= WHAT THE EXERCISE ASKS =
Gather every line in the data below that contains the word "from", and copy each such line unchanged.

*** Block opens ***

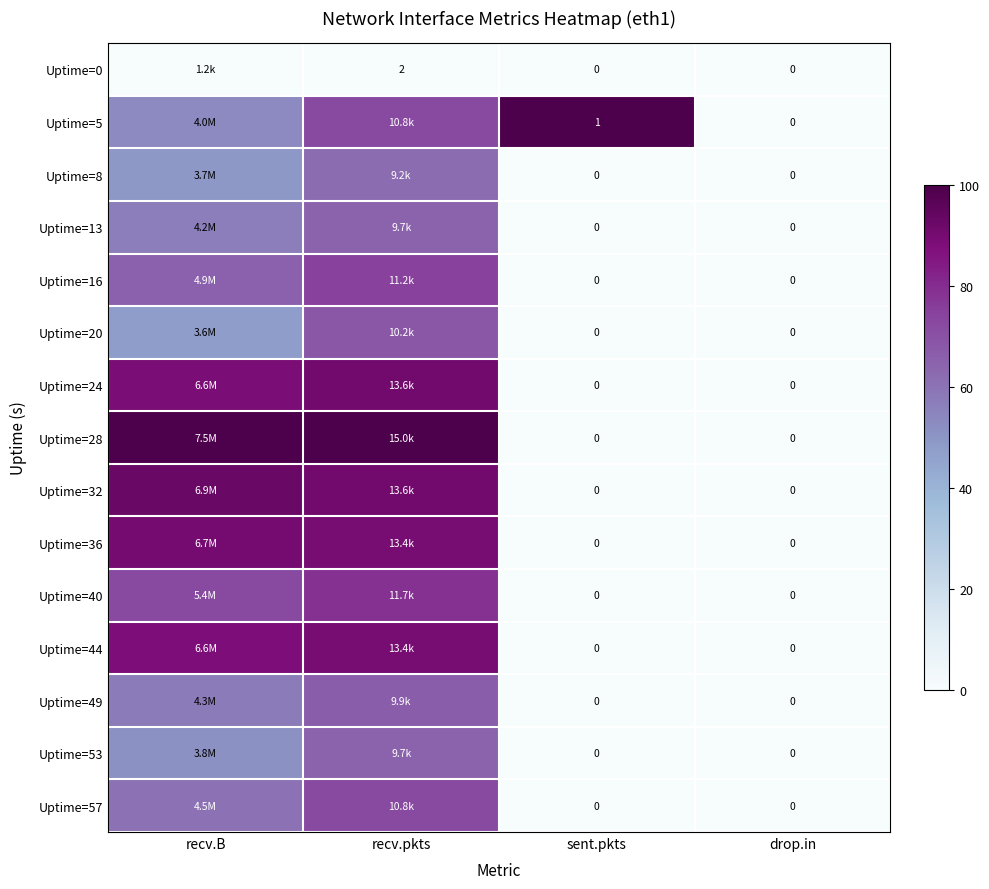

True or false: Uptime=24 has a value of 90.7 at recv.pkts.

True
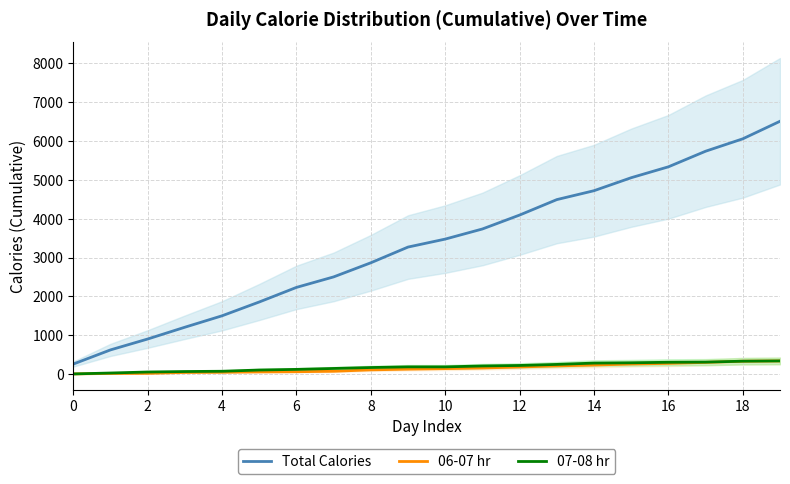

Reading right to left, extract all data points from this chart.

Total Calories: 6503	6052	5733	5332	5052	4718	4489	4092	3734	3474	3269	2865	2502	2232	1857	1502	1208	905	625	261
06-07 hr: 341	334	304	279	262	236	214	186	160	144	130	112	76	64	59	50	45	22	19	8
07-08 hr: 342	335	311	307	294	286	252	225	212	189	189	172	148	124	108	76	69	57	31	7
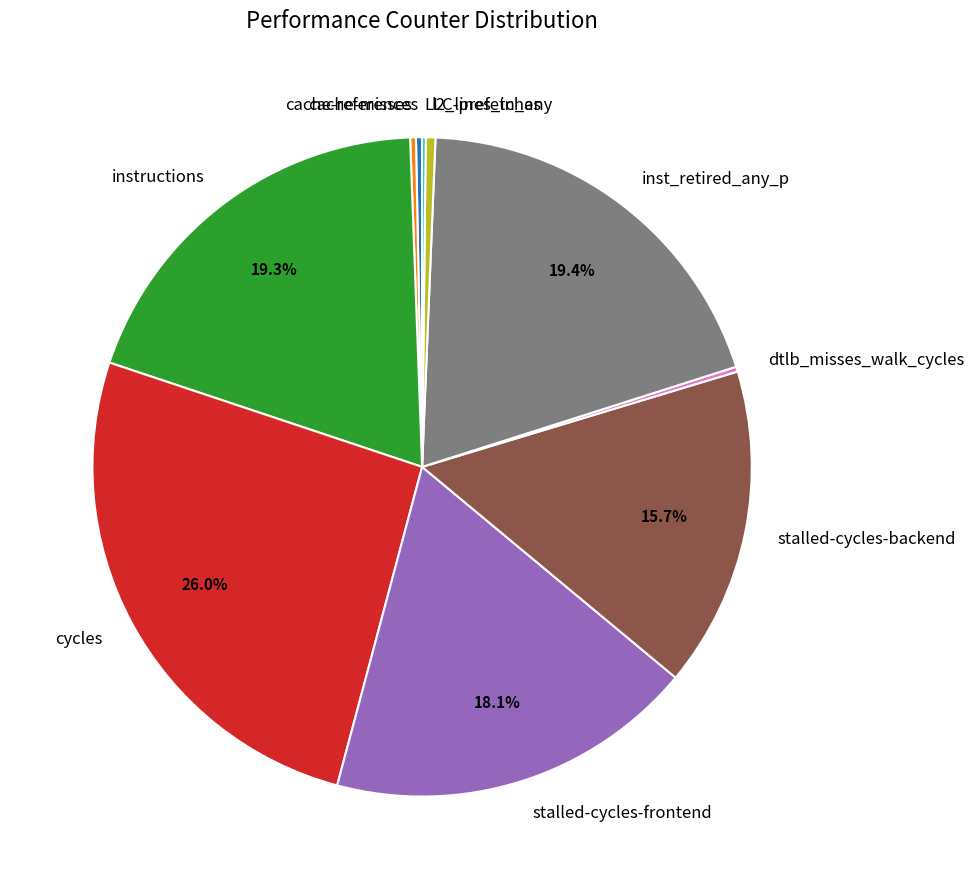

Does any single category account for the majority?

No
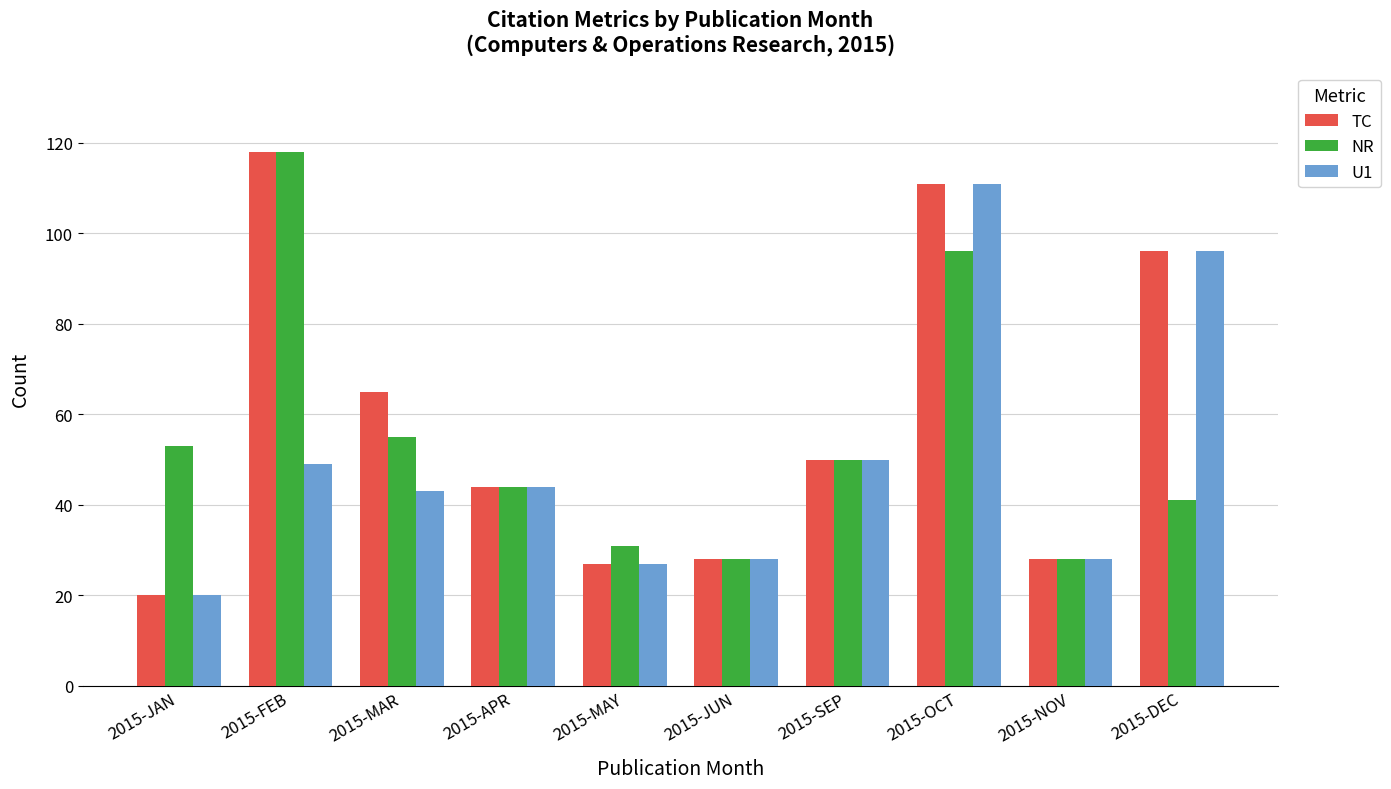

What is the label of the 1st bar from the left?

2015-JAN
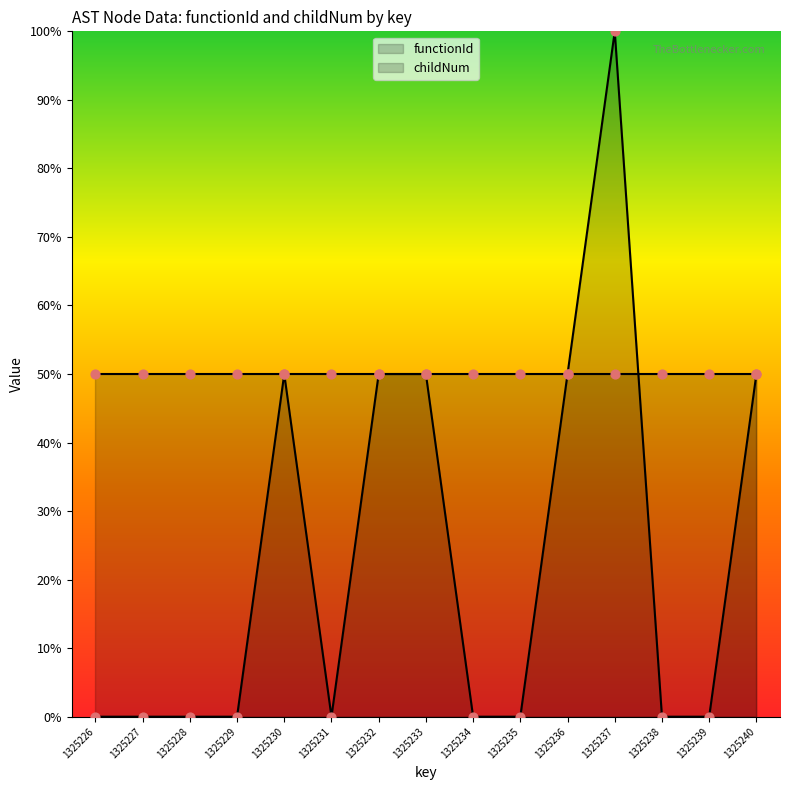

Between 1325230 and 1325235, which is larger?

1325230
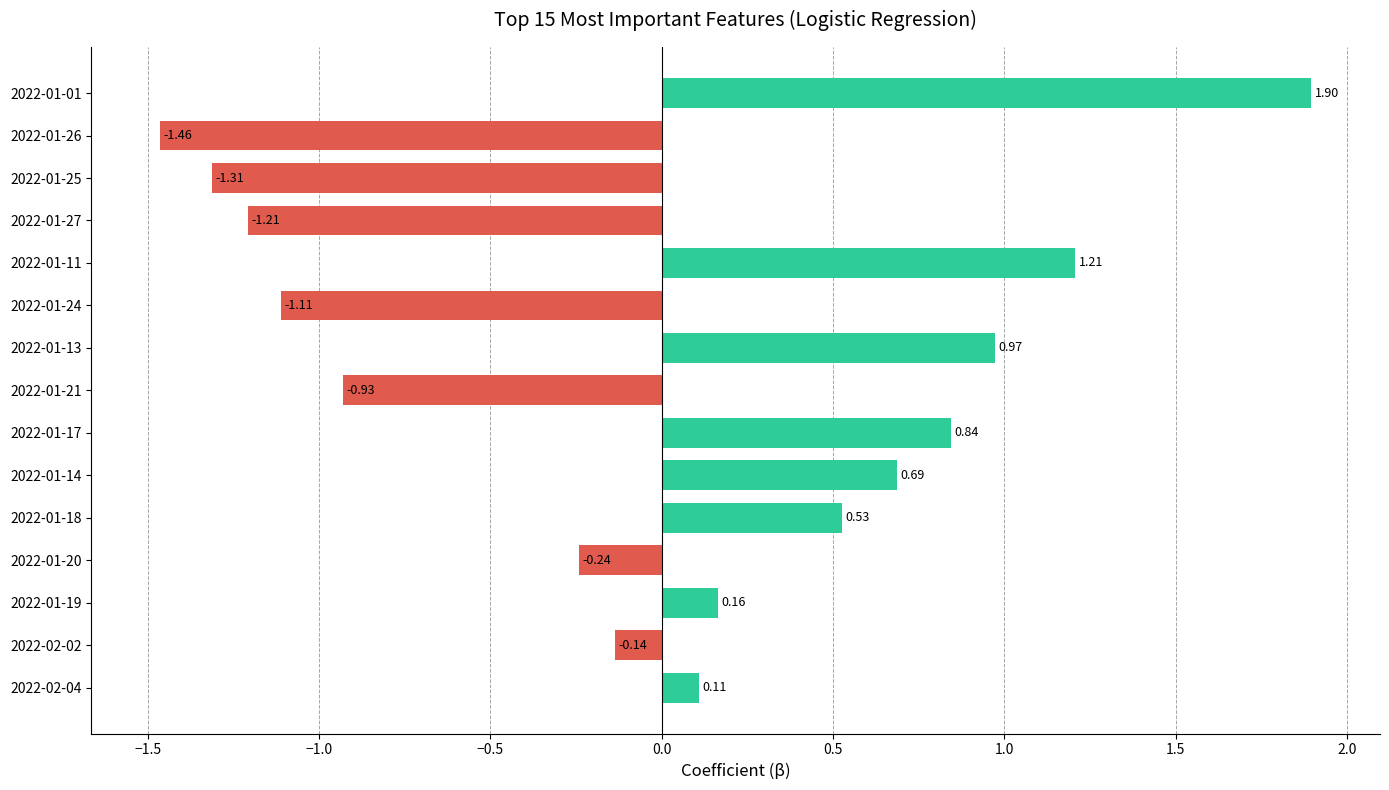

What is the change in value from 2022-01-19 to 2022-01-18?

+0.4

*** Block closes ***

= RESULT OF THIS EXERCISE =
Reading right to left, extract all data points from this chart.
What is the label of the 1st bar from the left?
What is the change in value from 2022-01-19 to 2022-01-18?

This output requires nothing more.